すみません、アスペに対する定型社会への適応の為のパターン学習って、具体的に何をするのか良くわかっていないのですが。それでも、私の時にそういう支援があれば私ももっと楽に色々な事が出来たんじゃないかなぁ、、、とか思う事も時々あります。

そこで疑問に思う訳ですけども、私にはそれによって何が問題なのか、あまりピンと来ないんですよ…。社会で必要なパターンを一通り教えてくれれば、とりあえず目の前の苦労の大半は早い段階で解消されます。そこは他者が介入してくれないとどうしようもなくて、その意味で一番大事な点であろうと私は思うのです。

社会に溶け込めない者にとって内面の苦しさや違和感の原因は、自己肯定できない所にその大部分があると私は考えます。だからまずはその解消が第一。そして自分に自信が持てるようになったら、その先は自分で考えるだろう…と思うのですね。
その時に、定型の心理を説明してくれる理論体系があれば、私なら非常に嬉しいですが。いわば定型心理学って感じですかね。ちなみに私が嬉しいのは、自分の内面の問題ではありません。それがわかればテクニックに応用が利くようになる事と、先の見通しを立て易くなるからです。後はまぁ、単純に興味があるというのもありますが。

つまりまずは目先の問題の解消をして、その先については選択肢を用意しておいて個人の自由な判断に任せる、という形で十分だと考えます。その気の無い者に無理して押し付ける必要はありません。楽な人生によって出来た余裕は別の形で消費したいと考える人もいるでしょうから。

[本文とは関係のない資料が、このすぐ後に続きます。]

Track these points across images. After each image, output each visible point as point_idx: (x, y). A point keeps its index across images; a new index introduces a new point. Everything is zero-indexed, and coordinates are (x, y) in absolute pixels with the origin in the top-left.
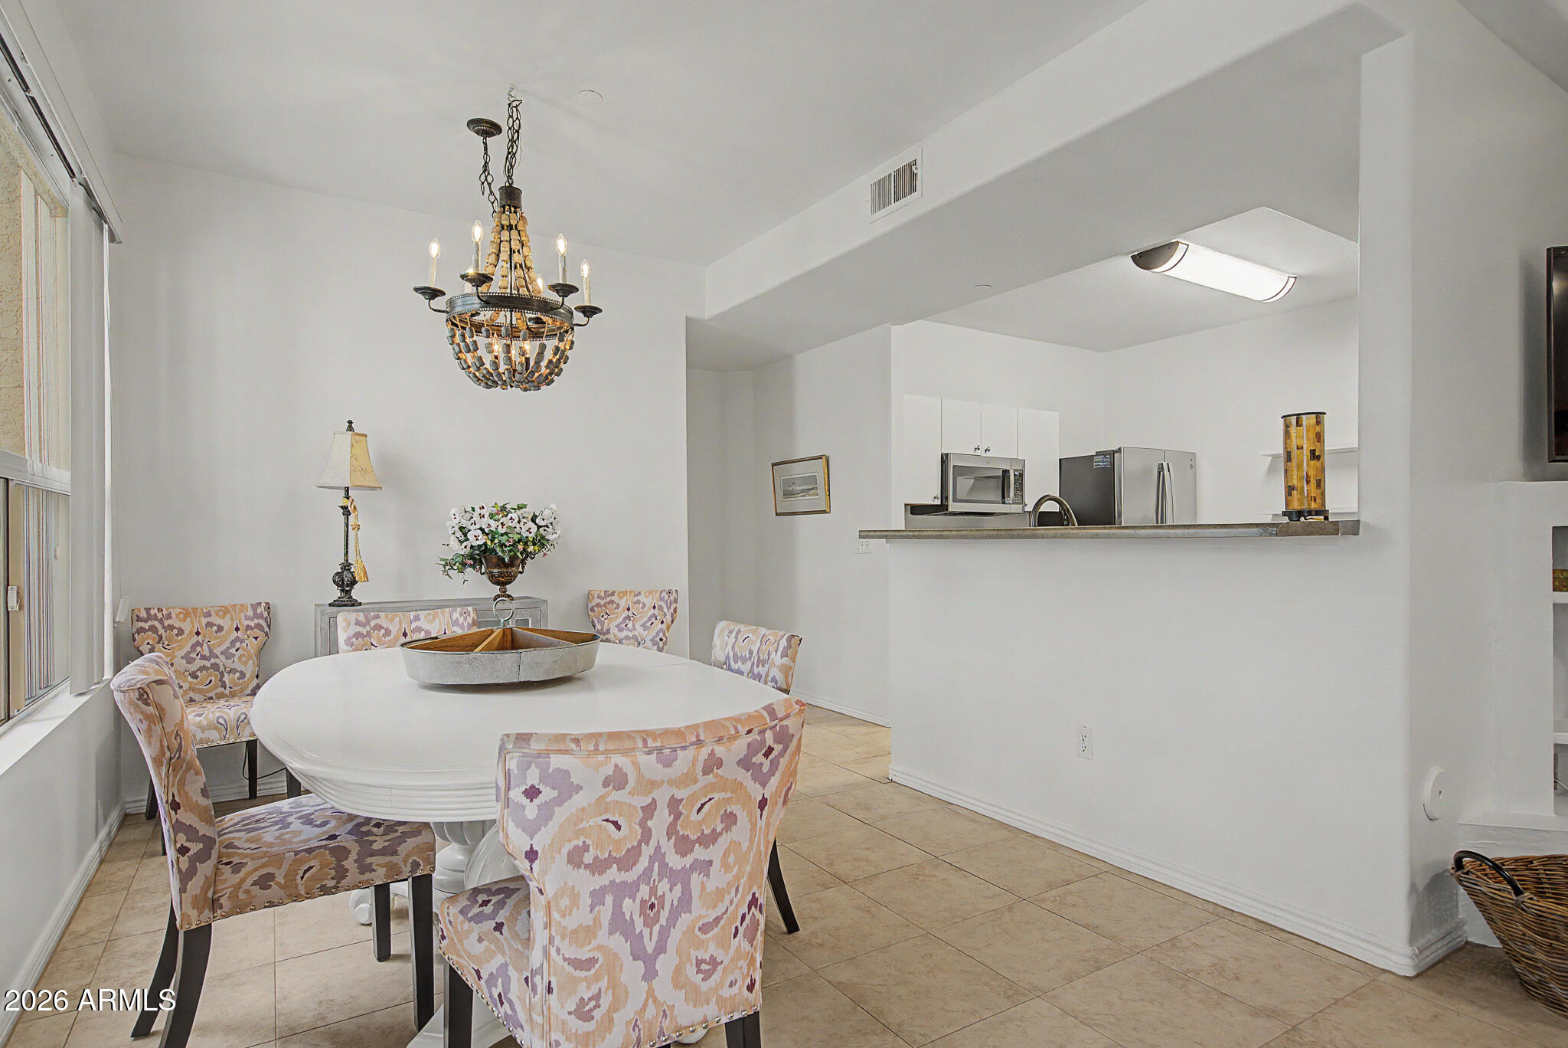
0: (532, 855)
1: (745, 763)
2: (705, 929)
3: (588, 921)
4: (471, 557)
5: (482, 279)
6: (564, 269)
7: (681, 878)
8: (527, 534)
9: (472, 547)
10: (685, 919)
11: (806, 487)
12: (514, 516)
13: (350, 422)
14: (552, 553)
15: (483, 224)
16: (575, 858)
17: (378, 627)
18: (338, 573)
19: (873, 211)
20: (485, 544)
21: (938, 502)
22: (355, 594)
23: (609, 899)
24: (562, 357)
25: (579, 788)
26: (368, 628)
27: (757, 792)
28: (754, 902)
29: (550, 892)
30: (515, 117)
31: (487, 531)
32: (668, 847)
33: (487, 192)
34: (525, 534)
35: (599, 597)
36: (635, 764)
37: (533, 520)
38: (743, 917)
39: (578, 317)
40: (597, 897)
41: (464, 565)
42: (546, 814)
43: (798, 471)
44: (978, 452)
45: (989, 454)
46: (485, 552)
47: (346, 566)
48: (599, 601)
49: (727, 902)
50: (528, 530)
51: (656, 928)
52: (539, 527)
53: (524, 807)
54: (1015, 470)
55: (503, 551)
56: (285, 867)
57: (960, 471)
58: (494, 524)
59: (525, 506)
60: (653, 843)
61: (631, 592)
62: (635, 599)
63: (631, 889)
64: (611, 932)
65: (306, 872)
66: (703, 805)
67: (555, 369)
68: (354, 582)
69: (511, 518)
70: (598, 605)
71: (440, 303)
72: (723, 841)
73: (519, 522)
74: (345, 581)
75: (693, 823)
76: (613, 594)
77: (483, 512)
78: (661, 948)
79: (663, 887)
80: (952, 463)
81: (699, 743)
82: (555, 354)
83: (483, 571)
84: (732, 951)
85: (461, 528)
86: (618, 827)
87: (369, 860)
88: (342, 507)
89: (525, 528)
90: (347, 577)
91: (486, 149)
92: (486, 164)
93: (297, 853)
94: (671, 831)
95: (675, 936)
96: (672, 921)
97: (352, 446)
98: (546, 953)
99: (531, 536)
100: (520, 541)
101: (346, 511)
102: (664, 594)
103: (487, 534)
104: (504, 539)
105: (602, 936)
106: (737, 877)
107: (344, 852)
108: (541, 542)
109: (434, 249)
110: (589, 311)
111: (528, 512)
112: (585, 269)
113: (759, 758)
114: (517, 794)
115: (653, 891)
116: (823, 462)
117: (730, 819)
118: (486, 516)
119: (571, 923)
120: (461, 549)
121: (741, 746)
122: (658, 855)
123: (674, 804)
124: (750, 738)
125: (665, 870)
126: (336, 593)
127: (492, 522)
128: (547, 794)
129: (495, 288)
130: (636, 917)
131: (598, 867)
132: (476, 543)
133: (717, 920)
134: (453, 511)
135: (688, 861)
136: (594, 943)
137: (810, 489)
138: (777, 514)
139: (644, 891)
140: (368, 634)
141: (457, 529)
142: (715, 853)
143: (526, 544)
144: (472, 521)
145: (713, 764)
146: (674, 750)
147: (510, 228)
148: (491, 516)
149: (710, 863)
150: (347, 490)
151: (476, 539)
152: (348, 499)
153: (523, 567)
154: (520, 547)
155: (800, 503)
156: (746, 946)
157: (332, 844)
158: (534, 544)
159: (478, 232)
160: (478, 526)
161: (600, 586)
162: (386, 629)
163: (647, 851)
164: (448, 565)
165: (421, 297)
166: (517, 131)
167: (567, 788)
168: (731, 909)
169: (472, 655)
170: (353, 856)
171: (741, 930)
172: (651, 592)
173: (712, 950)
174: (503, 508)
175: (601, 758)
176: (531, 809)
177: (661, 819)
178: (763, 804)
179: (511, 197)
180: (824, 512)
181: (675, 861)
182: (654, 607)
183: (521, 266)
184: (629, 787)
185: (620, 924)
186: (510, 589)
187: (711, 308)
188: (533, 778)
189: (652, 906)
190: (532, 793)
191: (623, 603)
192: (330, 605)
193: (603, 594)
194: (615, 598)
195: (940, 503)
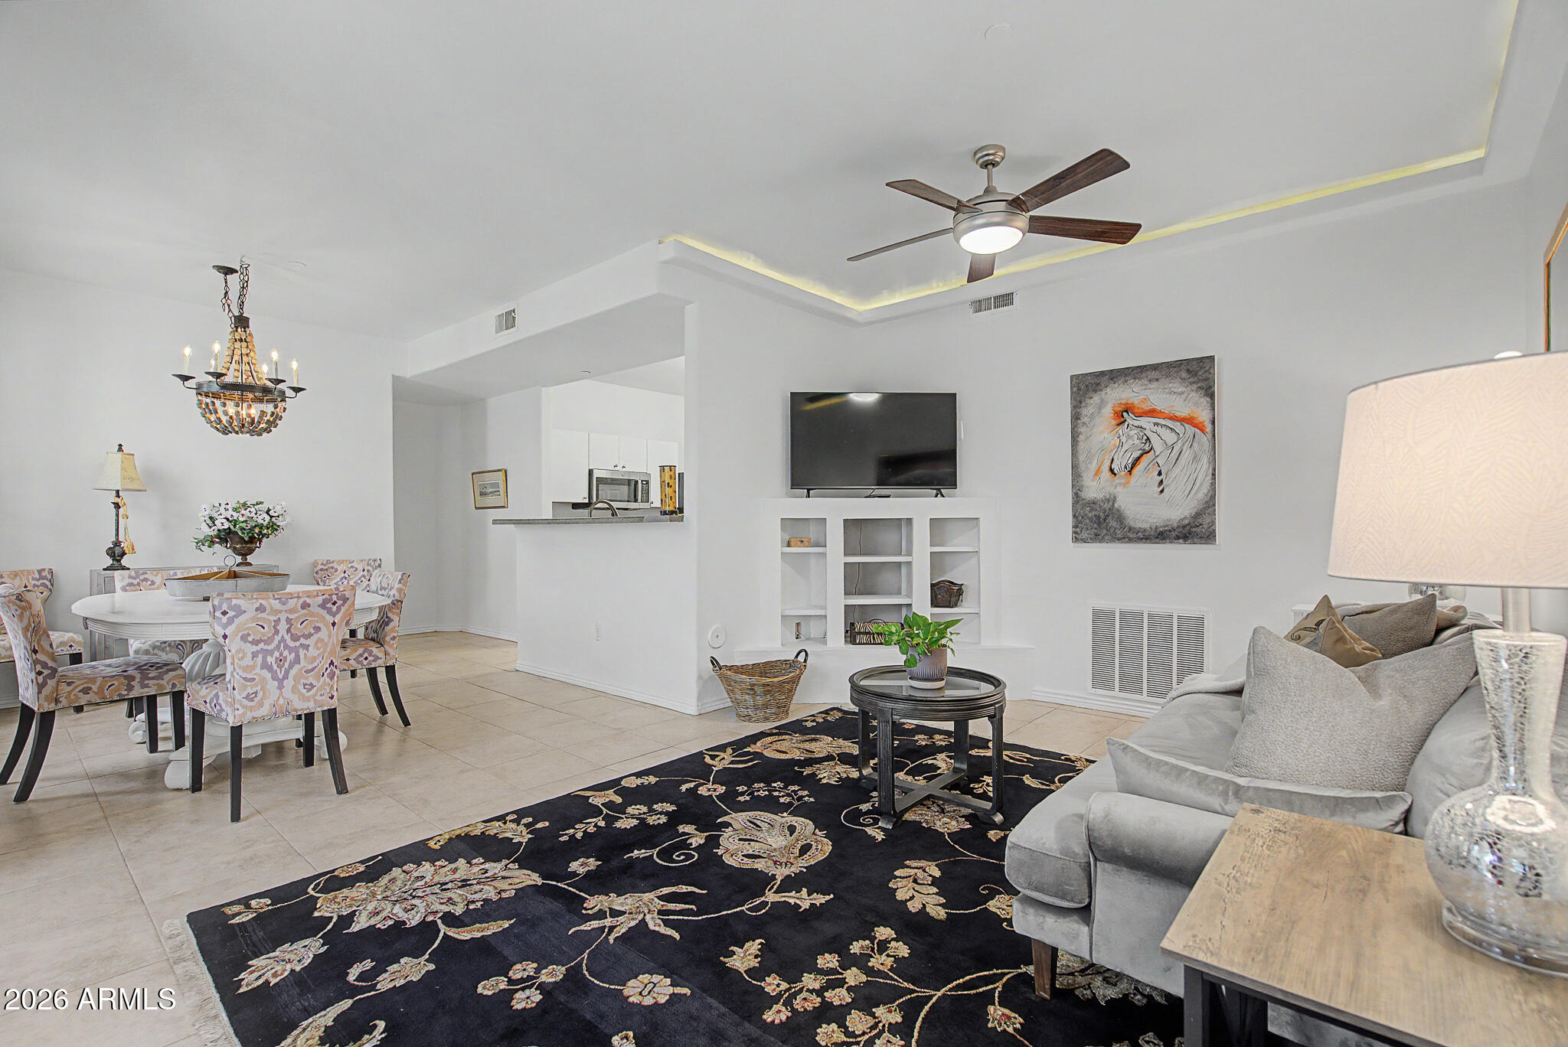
0: (225, 637)
1: (323, 606)
2: (308, 672)
3: (251, 663)
4: (218, 537)
5: (219, 375)
6: (276, 369)
7: (295, 650)
8: (262, 522)
9: (219, 530)
10: (297, 667)
11: (493, 490)
12: (253, 510)
13: (120, 445)
14: (280, 534)
15: (221, 343)
16: (244, 638)
17: (146, 580)
18: (110, 548)
19: (497, 333)
20: (229, 528)
21: (587, 501)
22: (124, 562)
23: (260, 656)
24: (277, 417)
25: (245, 612)
26: (138, 580)
27: (330, 619)
28: (332, 663)
29: (233, 651)
30: (245, 274)
31: (230, 519)
32: (287, 637)
33: (227, 310)
34: (260, 521)
35: (322, 564)
36: (269, 603)
37: (267, 512)
38: (327, 669)
39: (289, 393)
40: (255, 655)
41: (212, 542)
42: (231, 621)
43: (489, 478)
44: (617, 468)
45: (624, 469)
46: (228, 534)
47: (117, 543)
48: (322, 567)
49: (318, 661)
50: (263, 519)
51: (283, 669)
52: (271, 517)
53: (221, 618)
54: (642, 481)
55: (243, 533)
56: (98, 684)
57: (601, 481)
58: (236, 515)
59: (261, 503)
60: (280, 635)
61: (347, 561)
62: (350, 565)
63: (271, 653)
64: (262, 668)
65: (109, 687)
66: (303, 622)
67: (272, 424)
68: (124, 554)
69: (250, 512)
70: (321, 570)
71: (191, 383)
72: (315, 637)
73: (256, 514)
74: (116, 554)
75: (298, 629)
76: (333, 562)
77: (227, 507)
78: (286, 677)
79: (286, 653)
80: (596, 474)
81: (299, 597)
82: (272, 416)
83: (229, 545)
84: (321, 683)
85: (211, 518)
86: (264, 628)
87: (146, 682)
88: (114, 503)
89: (261, 517)
90: (118, 550)
91: (226, 282)
92: (226, 293)
93: (104, 677)
94: (288, 630)
95: (293, 672)
96: (291, 667)
97: (122, 462)
98: (232, 675)
99: (265, 524)
100: (256, 526)
101: (117, 506)
102: (371, 562)
103: (231, 522)
104: (244, 525)
105: (258, 670)
106: (323, 653)
107: (133, 678)
108: (273, 527)
109: (187, 351)
110: (297, 390)
111: (264, 507)
112: (295, 365)
113: (329, 605)
114: (218, 614)
115: (281, 654)
116: (502, 474)
117: (318, 629)
118: (230, 510)
119: (244, 663)
120: (213, 532)
121: (320, 599)
122: (283, 640)
123: (288, 620)
124: (324, 597)
125: (286, 647)
126: (109, 562)
127: (234, 514)
128: (231, 614)
129: (229, 379)
130: (273, 663)
131: (256, 642)
132: (221, 528)
133: (313, 669)
134: (204, 506)
135: (297, 644)
136: (254, 672)
137: (496, 491)
138: (476, 508)
139: (277, 654)
140: (138, 584)
141: (207, 518)
142: (310, 642)
143: (261, 528)
144: (219, 513)
145: (305, 606)
146: (287, 599)
147: (241, 340)
148: (235, 510)
149: (309, 645)
150: (118, 492)
151: (221, 524)
152: (119, 497)
153: (260, 544)
154: (257, 530)
155: (490, 501)
156: (328, 680)
157: (125, 674)
158: (268, 528)
159: (217, 347)
160: (223, 517)
161: (322, 556)
162: (152, 581)
163: (277, 638)
164: (200, 543)
165: (179, 380)
166: (247, 282)
167: (240, 612)
168: (320, 665)
169: (208, 581)
170: (138, 680)
171: (326, 674)
172: (362, 561)
173: (311, 680)
174: (244, 504)
175: (254, 601)
176: (224, 619)
177: (283, 627)
178: (334, 624)
179: (241, 322)
180: (504, 507)
181: (292, 644)
182: (364, 570)
183: (248, 363)
184: (267, 612)
185: (266, 666)
186: (249, 558)
187: (411, 370)
188: (225, 607)
189: (281, 660)
190: (224, 613)
191: (340, 568)
192: (104, 569)
193: (325, 562)
194: (335, 565)
195: (587, 502)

だから問題があるとすれば、適応の先に選択肢が無い事ではないでしょうか。

ものすご〜く失礼を承知で尊大な言い方をすれば、苦しさを除く作業に先生の力が必要だと思われるのは巨大なお世話!ではないかと。苦しさを除く為に必要な下地だけ整えてもらったら、除く作業そのものは自分自身でやらなければならないのです。自分の成長が無くなって、それこそ、いつまでたっても定型には追い付けません。
逆にアスペの方からは反発されそうな事を言うと、これは、定型発達における思春期の、アイデンティティーの確立と似たような過程ではないかと私は思っています。だから、ここを乗り越えなければ定型発達に追い付けないという道理になるのではないかな、と。

…というのが持論なんですけども。余談ですけど私には反抗期が無かったらしいのですね、親の話だと。だからこの点については自分の中を覗いてもよくわからないので、実は的を外してる可能性も高いんですが。
その専門家の経験を具体的に伺ってみたいです。

Katzさん

 またまた刺激的なコメントありがとうございます。
 ちょっと記事のほうでも考えてみたいと思います。
 定型アスぺ間で共有されている大事な部分と,深刻なズレを生む部分と
 両方があるような気がなんとなくします。